My nephew turned 10 this past summer and I would like to take him hunting. He is a hunting freak already to the point that for the last 3 years or so he doesnt even want toys, only hunting stuff. He took his 1st and 2nd buck this year with his dad gun hunting along with a doe. 

I know AZ is an option and I put him in last fall for points so hope he can draw a youth hunt this fall. I think NM has no age limit. Are there any other western states that have mule deer, antelope, or elk hunts for kids under 12?


----------



## goofy elk (Dec 16, 2007)

Nevada , Wyoming , Idaho, Colorado ---- all 12 years old for ALL big game ..

Utah , 12 years old for general and antlerless permits.

14 years old to appy for LE & oial permits---This law sucks IMO, needs to change to 12 ..


----------



## ntrl_brn_rebel (Sep 7, 2007)

It's amazing some of the cheap youth hunts in the surrounding states! IMO it's absolutely awesome the way they hook up NR youth hunters, Idaho and Wyoming have great hunts with great draw odds or OTC opportunity...

Congrats on hooking a young hunter!
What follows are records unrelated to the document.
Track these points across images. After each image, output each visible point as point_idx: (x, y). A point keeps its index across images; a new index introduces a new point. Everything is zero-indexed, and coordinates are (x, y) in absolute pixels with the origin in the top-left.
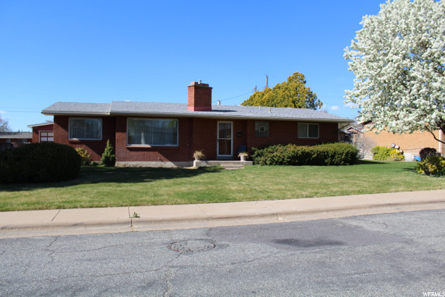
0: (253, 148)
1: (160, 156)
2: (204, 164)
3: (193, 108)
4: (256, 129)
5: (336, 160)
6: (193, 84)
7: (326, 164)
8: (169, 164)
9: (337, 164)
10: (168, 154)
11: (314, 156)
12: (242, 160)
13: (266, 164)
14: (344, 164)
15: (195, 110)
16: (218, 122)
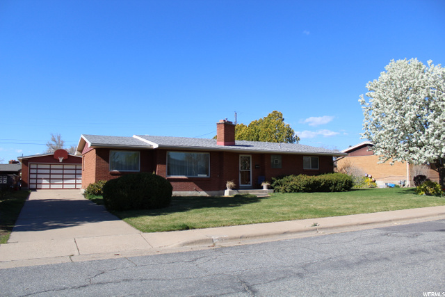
0: (273, 179)
1: (195, 186)
2: (235, 193)
3: (223, 143)
4: (272, 161)
5: (338, 187)
6: (222, 121)
7: (330, 191)
8: (203, 193)
9: (339, 191)
10: (202, 184)
11: (322, 184)
12: (265, 189)
13: (287, 192)
14: (344, 191)
15: (225, 145)
16: (240, 156)
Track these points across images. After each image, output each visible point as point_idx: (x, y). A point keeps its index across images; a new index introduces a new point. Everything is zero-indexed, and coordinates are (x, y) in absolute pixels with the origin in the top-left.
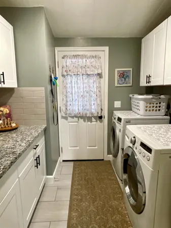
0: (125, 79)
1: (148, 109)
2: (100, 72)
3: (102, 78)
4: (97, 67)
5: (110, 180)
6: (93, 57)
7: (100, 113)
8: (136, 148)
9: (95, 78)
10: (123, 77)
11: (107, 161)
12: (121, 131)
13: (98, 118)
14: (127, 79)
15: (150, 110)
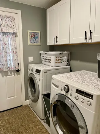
0: (35, 39)
1: (57, 61)
2: (15, 31)
3: (17, 37)
4: (13, 27)
5: (34, 122)
6: (8, 17)
7: (17, 68)
8: (71, 95)
9: (11, 36)
10: (34, 38)
11: (25, 106)
12: (41, 80)
13: (15, 72)
14: (37, 40)
15: (58, 63)
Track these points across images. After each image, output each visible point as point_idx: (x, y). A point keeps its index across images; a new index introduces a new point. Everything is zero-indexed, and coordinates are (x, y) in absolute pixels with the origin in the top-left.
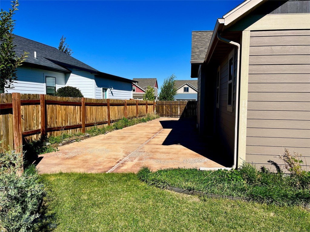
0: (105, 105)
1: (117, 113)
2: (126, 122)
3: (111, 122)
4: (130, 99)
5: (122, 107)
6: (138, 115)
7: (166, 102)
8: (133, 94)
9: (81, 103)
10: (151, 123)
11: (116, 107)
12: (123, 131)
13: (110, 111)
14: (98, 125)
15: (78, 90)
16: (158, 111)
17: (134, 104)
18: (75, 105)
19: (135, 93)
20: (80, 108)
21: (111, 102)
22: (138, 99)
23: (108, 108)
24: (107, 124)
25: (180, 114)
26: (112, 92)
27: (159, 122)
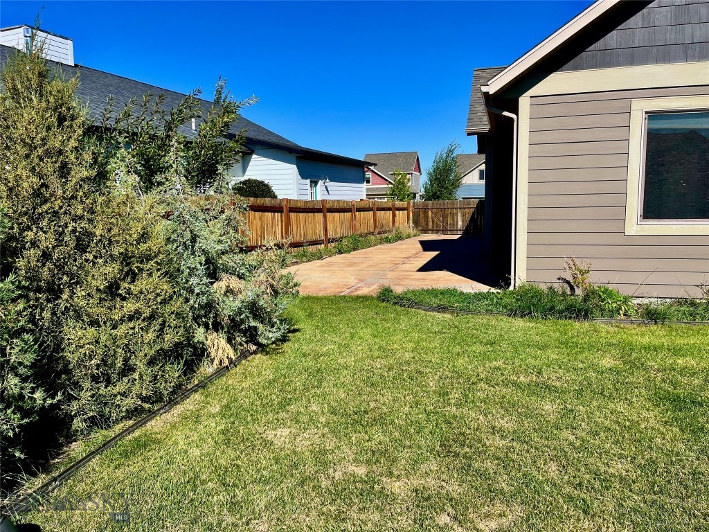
0: (319, 211)
1: (338, 225)
2: (357, 242)
3: (330, 241)
4: (362, 200)
5: (348, 215)
6: (377, 230)
7: (433, 203)
8: (368, 190)
9: (282, 208)
10: (401, 244)
11: (336, 214)
12: (351, 256)
13: (328, 222)
14: (309, 245)
15: (267, 186)
16: (416, 223)
17: (369, 208)
18: (274, 212)
19: (370, 186)
20: (281, 216)
21: (328, 206)
22: (376, 199)
23: (325, 217)
24: (323, 245)
25: (463, 227)
26: (326, 187)
27: (419, 243)
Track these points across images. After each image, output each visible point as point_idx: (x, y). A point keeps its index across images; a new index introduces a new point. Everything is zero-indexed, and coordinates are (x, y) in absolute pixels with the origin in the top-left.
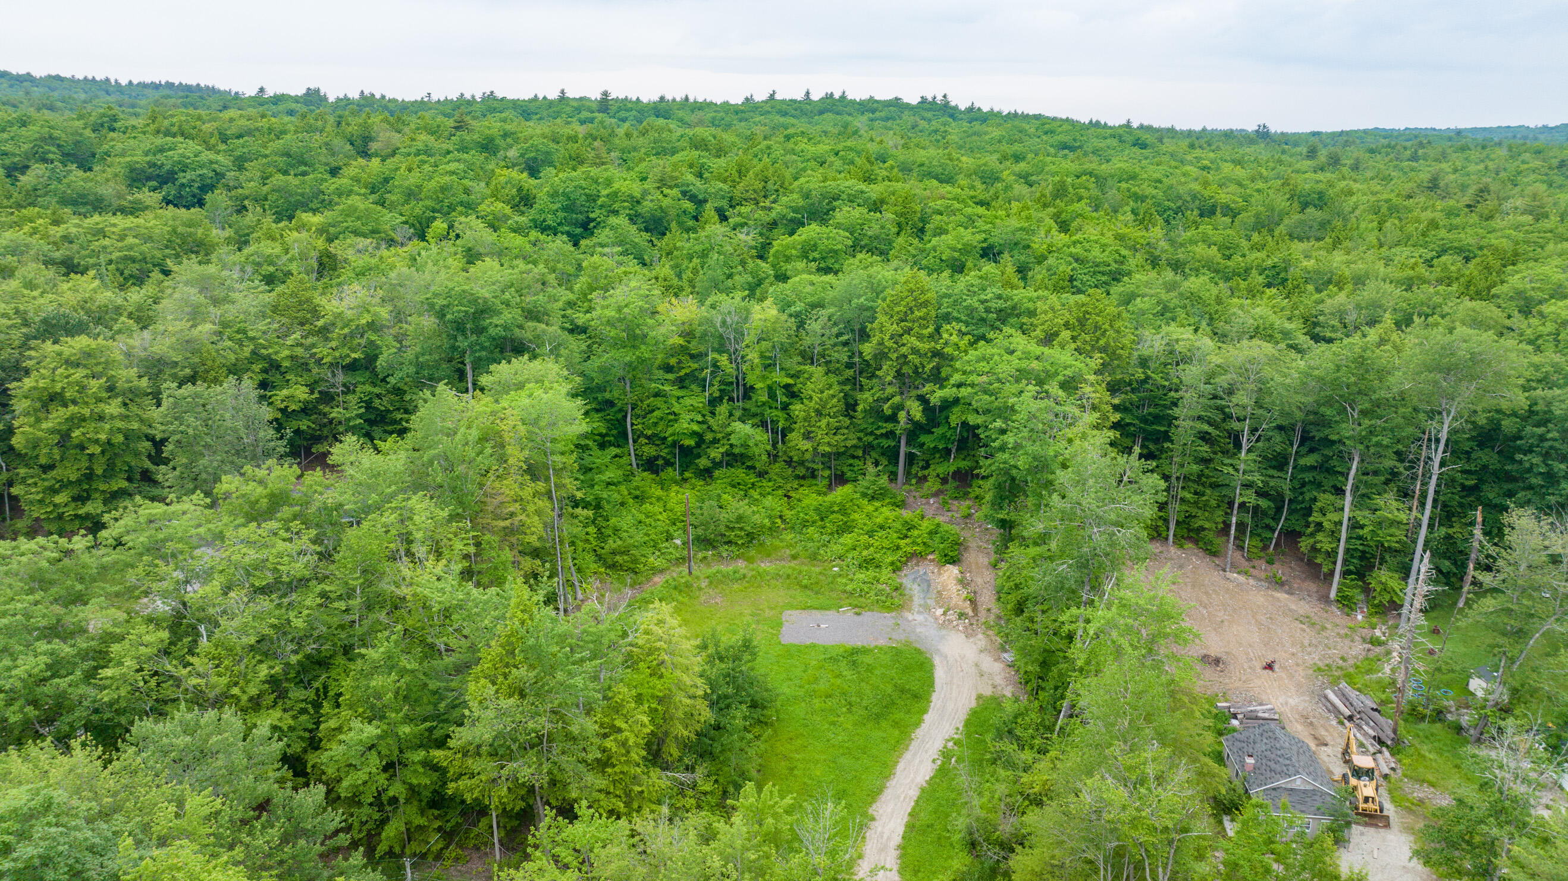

To bad more kids don't get the opportunity!


----------



## scott_rn (Sep 11, 2007)

in alaska kids can shoot big game on the parents tag, and are able to get hunters safety at 10. Southeast deer hunts are supposed to be a good youth hunt. I might consider Prince of whales Island in the next couple of years with my kid.


----------



## johnnycake (Jul 19, 2011)

Texas is great, no age requirements and CHEAP for youth. Like $17 for 2 buck whitetail, 3 doe, 2 mule deer, turkeys galore, and of course exotics. And a bunch of the ranches will do parent/child discounts.


----------



## High Desert Elk (Aug 21, 2012)

wisconsinvette - you are correct. NM has no age limit, the only criteria is that the youth passes an any state approved hunter safety course (bowhunter safety does not count). The nice thing about NM, there are youth incentive hunts for an antlerless elk if they do not draw a big game license that are first come via internet sale.


----------